Buddhist temples and dragon fruit: A trip down the Mekong

Buddhist temples and dragon fruit: A trip down the Mekong

PHNOM PENH - The sun warms the skin and the wind cools it as the boat's engine hums. We are riding down the Mekong, the drinks in the cooler are ice cold and children are waving from the banks of the river.

The Royal Palace in the Cambodian capital Phnom Penh is the magnificent backdrop for the start of a trip down to the Mekong Delta and Vietnam's Ho-Chi-Minh-City, formerly Saigon.

The spectacular cruise takes in villages, temples and markets and can be enjoyed by the budget traveller as well as the well-heeled.

Up top is the sun deck for fresh air and a good view. Below, the luggage and backpacks are stacked.

The sun rises over a hotel building under construction in Phnom Penh on March 28, 2014. (AFP photo)

Nights are spent ashore in hotels with air conditioning, showers and television. There is also a home stay option, the opportunity to spend the night with a Vietnamese family on one of the islands in the delta.

Numerous companies in Cambodia and Vietnam offer the four-day trip by boat and bus for around 60 to 70 euros (83 to 97 United States dollars).

That includes accommodation for three nights as well as entry and excursion fees. It's also possible to take the boat-only tour, which takes two or three days. The trips are available in both directions.

Buddhist temples and numerous rice fields line the mighty Mekong River.

After three hours or so the boat pulls in at a small jetty. Here Vietnam begins. The border guards are friendly. There is a change of boat and now a red flag with a yellow star flies from the bow.

In the border town of Chau Doc, the apartments, filling stations, hotels, and fruit and vegetable markets float over the river. Beer and fresh pineapple- and papaya-shakes can be had for little over a dollar.

In the nearby Victoria Hotel, meat and fish are sizzling on a charcoal grill.
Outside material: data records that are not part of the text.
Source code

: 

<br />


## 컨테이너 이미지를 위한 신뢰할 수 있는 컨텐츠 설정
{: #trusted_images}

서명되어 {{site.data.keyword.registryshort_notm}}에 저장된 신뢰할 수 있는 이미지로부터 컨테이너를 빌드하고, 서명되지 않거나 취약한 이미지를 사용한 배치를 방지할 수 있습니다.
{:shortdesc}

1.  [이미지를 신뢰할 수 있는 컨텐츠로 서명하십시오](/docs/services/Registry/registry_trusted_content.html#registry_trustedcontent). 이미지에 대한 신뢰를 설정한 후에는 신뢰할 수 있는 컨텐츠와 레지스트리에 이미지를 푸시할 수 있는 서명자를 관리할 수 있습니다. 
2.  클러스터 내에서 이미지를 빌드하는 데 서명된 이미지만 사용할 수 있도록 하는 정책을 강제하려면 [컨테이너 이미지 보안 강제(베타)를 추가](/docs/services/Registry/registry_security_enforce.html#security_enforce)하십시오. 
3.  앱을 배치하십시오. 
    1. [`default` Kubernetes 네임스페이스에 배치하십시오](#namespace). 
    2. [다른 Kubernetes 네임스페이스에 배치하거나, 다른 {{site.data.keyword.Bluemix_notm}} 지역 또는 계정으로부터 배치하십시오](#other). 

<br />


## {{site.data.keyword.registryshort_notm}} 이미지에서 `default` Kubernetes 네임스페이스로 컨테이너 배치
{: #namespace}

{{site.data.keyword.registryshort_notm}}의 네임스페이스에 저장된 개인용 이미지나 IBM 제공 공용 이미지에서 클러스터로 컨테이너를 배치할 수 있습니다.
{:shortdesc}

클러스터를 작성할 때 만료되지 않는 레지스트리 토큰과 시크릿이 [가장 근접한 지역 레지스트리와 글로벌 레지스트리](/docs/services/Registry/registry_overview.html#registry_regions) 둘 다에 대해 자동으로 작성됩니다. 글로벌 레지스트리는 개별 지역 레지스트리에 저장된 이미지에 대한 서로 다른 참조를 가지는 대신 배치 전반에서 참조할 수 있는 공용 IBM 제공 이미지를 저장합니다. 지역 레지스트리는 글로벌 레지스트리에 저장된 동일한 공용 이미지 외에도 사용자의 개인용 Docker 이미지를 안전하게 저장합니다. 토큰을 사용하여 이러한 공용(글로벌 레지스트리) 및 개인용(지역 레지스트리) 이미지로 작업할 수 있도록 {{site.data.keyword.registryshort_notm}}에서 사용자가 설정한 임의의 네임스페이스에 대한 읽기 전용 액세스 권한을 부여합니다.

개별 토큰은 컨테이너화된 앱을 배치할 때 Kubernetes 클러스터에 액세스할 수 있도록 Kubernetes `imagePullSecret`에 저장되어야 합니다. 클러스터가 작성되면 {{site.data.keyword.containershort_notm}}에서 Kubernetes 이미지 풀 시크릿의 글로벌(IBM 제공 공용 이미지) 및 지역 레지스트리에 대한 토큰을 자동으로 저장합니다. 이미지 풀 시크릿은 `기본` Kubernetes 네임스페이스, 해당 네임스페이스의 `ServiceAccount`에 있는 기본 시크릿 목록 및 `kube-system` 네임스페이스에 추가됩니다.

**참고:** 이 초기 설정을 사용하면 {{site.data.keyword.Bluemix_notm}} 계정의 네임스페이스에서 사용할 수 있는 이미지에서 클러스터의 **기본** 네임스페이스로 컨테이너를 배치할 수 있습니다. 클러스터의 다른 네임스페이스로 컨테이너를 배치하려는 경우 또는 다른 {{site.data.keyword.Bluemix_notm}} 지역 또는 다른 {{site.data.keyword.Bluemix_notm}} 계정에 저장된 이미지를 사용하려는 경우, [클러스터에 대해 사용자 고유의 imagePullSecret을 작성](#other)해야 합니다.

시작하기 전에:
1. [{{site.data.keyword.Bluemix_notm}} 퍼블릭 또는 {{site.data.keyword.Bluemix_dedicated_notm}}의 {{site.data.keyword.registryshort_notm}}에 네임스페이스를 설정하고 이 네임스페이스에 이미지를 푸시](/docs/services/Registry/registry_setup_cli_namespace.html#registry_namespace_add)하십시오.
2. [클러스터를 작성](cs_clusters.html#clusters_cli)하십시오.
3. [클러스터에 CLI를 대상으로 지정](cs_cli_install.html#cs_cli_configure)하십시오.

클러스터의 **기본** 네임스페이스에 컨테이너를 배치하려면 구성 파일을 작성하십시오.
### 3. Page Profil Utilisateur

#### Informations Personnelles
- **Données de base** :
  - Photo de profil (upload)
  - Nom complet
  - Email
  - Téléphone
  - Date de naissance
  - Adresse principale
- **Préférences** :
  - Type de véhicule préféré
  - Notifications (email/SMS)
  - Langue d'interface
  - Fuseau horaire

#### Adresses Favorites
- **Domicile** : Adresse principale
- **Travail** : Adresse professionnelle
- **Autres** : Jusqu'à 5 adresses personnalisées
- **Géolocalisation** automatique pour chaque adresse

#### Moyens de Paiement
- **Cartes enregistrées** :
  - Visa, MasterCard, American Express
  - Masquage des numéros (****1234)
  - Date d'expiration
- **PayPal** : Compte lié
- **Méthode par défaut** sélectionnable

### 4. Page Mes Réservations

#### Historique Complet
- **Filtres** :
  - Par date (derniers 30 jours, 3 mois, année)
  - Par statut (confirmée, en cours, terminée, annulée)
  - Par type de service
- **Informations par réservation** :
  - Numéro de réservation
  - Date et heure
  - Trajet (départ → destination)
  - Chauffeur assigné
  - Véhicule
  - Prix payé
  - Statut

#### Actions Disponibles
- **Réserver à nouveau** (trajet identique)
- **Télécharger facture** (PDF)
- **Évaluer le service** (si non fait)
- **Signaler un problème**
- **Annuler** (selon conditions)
A large portion costs the equivalent of 5 euros. Thousands of families practice fish farming in the delta, growing fish and shrimp in wire baskets and containers under their houses.

Chau Doc is a byword for religious diversity: it has Buddhist pagodas and Cao-Dai temples and a mosque for the Cham, a Muslim minority.

The region is the rice, vegetable and fruit producing heartland of Vietnam. The colourful market in the city of My Tho shows what the delta with its rice fields, mangrove forests, islands, nature reserves and beaches has to offer.

For sale are pineapples, mangos, dragon fruit, lychees, honey wine, citrus fruits, sugar cane, soya beans and lots of rice and fish.

The final part of the journey is by bus. It is 8pm and the lights of Ho-Chi-Minh-City sparkle. The terminus is De Tham Street, a central location offering plenty of hotels, restaurants and tour operators. From here, the metropolis is easy to explore.